In the Property Council of Australia's latest Office Occupancy Survey, Adelaide's occupancy grew from 59 to 71 per cent in May, Canberra increased from 39 per cent to 60 per cent, while Perth and Brisbane both increased by 13 per cent to 63 and 64 per cent, respectively.
According to Property Council Chief Executive Ken Morrison, occupancy percentages in Sydney and Melbourne have also increased, rising 13 and 12 per cent, respectively, to 48 and 55 per cent in Melbourne and Sydney.
“What we’ve seen this month is a consistent and sizeable lift in the numbers of people returning to the office across all CBDs,” Morrison said.
“More individuals and workplaces are embracing the benefits of face-to-face connection and that CBDs are regaining much of their vibrancy. “This positive lift has occurred at a time when COVID and now the flu are circulating widely, forcing many people and families to stay home or isolate, on top of some extremely wet weather on the east coast.
“Despite the challenging environment, it’s very pleasing to see plenty of people returning to their workplaces, with occupancy on peak days reaching 80 per cent in Adelaide, 73 per cent in Brisbane and 66 per cent in Sydney,” he said.
Morrison predicted that this pattern would continue, despite the fact that flexible working will be a more prominent aspect in the future than it was before the pandemic.
“While flexible working is here to stay, there is a value in face-to-face connection that can’t be replicated over a screen,” Morrison said.
“Our latest Office Market Report shows that this jump in occupancy is matched by strong demand for office space from tenants, despite the impacts of the pandemic.

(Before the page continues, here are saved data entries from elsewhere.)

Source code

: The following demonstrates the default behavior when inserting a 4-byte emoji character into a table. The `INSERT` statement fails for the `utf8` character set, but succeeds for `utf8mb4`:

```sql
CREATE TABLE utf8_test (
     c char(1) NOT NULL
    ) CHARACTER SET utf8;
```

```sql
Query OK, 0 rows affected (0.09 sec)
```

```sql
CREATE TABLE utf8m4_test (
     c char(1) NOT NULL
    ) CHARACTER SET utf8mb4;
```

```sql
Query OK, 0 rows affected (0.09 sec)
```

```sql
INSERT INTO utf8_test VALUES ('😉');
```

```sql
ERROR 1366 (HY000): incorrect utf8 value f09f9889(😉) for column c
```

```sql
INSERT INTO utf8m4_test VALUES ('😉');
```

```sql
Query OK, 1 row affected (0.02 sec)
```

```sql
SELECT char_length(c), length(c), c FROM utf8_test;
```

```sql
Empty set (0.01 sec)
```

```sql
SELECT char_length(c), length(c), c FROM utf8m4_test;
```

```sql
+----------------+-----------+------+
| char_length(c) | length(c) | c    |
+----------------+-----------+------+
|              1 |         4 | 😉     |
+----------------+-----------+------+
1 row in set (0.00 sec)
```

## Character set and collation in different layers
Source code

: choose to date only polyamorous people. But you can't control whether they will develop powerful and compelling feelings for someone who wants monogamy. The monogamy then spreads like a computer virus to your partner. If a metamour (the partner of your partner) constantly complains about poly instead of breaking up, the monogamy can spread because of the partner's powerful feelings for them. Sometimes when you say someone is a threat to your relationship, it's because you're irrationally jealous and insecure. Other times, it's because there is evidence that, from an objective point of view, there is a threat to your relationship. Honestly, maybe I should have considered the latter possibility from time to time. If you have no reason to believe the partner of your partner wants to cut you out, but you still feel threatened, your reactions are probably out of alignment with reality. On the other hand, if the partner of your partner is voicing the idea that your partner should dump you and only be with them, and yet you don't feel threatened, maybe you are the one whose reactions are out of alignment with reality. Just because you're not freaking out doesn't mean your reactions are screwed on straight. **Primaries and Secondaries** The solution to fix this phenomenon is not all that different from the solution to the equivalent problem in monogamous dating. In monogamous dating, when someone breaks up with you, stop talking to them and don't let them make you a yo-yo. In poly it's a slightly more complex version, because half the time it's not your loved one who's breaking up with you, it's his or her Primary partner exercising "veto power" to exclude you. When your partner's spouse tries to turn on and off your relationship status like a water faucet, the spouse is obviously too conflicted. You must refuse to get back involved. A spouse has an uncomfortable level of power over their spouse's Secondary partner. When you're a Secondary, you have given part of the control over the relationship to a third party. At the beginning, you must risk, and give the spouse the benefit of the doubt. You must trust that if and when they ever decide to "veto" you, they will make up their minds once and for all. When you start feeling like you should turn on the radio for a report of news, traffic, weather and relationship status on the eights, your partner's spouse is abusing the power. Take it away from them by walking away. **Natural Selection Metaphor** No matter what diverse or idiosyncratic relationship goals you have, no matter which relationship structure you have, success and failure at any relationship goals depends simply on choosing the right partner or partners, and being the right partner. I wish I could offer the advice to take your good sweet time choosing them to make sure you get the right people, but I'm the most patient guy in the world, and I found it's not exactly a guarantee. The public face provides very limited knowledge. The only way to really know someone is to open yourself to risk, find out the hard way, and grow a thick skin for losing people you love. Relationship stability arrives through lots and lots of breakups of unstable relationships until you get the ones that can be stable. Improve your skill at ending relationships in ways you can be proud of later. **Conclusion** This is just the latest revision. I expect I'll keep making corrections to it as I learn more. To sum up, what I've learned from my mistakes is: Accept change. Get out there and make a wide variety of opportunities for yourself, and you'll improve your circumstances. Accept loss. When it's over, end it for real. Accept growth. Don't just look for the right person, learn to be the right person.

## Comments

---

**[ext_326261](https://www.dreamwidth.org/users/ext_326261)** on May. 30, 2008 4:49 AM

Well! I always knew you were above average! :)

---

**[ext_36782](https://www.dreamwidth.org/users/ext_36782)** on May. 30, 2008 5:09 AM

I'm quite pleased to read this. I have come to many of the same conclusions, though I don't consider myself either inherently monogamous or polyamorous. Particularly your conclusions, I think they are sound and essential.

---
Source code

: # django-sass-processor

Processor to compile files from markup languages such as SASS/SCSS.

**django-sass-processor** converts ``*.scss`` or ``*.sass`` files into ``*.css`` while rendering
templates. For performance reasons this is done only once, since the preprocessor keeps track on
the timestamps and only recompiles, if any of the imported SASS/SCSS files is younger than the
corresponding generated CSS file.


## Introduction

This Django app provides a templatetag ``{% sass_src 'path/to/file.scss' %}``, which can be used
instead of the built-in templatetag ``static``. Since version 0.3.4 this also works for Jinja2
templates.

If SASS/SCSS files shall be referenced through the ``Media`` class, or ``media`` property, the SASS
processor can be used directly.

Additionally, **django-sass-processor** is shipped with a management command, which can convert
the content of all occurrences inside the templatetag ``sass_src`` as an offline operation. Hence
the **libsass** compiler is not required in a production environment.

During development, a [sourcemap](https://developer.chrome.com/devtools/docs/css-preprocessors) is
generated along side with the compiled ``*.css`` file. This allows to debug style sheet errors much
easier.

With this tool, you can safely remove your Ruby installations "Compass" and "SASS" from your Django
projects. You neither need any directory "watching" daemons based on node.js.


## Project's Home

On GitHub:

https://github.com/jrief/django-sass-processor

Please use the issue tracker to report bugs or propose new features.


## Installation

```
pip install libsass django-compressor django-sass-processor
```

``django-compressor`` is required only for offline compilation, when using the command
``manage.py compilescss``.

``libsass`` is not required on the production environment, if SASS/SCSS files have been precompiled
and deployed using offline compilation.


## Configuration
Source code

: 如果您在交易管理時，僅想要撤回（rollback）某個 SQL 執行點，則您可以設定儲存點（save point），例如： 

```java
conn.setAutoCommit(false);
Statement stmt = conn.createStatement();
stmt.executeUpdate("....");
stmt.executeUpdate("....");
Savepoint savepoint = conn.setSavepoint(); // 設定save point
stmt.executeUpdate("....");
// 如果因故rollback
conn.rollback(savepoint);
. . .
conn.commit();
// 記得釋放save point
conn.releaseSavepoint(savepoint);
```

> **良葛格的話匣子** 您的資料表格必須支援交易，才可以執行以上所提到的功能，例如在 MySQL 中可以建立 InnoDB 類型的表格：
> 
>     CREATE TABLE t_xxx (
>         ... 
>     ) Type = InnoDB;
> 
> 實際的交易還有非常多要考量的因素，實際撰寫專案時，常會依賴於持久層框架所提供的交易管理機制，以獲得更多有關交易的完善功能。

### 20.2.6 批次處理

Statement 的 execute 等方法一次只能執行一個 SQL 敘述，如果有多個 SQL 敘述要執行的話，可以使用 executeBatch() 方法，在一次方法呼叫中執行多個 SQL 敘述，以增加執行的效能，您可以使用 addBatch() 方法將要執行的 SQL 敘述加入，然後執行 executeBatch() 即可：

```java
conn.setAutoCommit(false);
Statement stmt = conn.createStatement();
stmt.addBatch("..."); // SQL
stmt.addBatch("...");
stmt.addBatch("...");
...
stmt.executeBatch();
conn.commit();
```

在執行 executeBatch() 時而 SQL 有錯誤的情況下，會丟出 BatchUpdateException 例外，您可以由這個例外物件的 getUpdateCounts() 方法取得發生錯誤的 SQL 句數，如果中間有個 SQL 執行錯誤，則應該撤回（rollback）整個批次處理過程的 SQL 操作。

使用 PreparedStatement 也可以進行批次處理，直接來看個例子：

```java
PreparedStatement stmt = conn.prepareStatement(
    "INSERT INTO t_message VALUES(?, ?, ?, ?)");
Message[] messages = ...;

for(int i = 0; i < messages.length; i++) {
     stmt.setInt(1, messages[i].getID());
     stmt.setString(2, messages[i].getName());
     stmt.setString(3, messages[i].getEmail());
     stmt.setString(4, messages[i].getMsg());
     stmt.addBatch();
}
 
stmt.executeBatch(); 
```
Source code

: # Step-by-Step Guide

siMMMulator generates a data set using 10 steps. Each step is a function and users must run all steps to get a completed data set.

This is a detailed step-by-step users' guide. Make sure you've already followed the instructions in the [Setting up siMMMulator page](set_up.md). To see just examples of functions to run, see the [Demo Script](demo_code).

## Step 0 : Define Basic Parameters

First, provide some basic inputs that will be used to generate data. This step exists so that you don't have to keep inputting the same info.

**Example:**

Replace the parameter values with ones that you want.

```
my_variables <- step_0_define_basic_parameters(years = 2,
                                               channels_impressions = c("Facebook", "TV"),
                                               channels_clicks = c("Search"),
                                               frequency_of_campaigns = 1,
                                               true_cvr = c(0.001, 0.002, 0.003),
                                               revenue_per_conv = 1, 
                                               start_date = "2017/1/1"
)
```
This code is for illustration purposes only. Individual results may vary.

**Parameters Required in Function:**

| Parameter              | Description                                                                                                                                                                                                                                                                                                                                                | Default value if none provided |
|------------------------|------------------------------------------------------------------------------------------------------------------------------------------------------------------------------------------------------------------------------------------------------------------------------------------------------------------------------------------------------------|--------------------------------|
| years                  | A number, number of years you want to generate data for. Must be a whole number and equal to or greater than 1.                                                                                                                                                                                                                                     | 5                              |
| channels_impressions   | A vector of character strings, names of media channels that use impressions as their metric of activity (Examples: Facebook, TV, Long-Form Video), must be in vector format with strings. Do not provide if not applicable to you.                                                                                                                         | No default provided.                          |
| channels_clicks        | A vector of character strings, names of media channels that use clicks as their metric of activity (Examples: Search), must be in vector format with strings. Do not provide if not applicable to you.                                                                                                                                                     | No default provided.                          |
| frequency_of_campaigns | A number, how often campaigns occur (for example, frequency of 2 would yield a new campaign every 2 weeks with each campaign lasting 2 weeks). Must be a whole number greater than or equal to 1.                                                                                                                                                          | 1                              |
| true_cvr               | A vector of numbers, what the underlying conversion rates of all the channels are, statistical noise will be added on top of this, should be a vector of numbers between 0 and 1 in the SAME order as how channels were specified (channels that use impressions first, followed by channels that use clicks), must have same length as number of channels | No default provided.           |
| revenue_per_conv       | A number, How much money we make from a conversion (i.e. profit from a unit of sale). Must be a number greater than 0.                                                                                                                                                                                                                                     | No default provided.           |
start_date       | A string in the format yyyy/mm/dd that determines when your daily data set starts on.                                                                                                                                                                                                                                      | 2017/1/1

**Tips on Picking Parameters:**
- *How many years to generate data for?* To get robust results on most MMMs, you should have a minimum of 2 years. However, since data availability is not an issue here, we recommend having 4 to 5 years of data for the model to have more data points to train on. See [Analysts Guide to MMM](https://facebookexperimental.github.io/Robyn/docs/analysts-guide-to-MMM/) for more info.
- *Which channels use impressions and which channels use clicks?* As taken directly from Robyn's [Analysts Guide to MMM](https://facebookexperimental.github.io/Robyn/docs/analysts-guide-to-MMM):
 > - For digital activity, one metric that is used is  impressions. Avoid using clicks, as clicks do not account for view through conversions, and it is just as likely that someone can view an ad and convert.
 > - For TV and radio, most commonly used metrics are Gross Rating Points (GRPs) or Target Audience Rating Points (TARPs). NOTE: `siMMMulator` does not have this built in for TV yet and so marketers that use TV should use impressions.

“Strongly growing white collar employment also paints a positive picture for the future of our CBDs,” he said.
According to the most recent office occupancy study, the desire for increased flexibility, including working from home, was the primary driver of occupancy levels, and more than half of respondents felt it would take three months or more for occupancy levels to considerably rise.
Numbers also varied based on the day of the week, with Mondays and Fridays typically witnessing lower rates of occupancy than mid-week. In Melbourne, office occupancy during the week would peak at 57 per cent with low days reaching 27 per cent. In Adelaide, peak office occupancy hit 80 per cent while the low days hit 52 per cent.
“Many businesses and building owners are embracing change and evolving the role of the workplace for their teams,” Morrison said.
“It is clear is that CBDs will continue have a very strong role to play in a post-COVID world, even as businesses and their employees evolve to new ways of working.”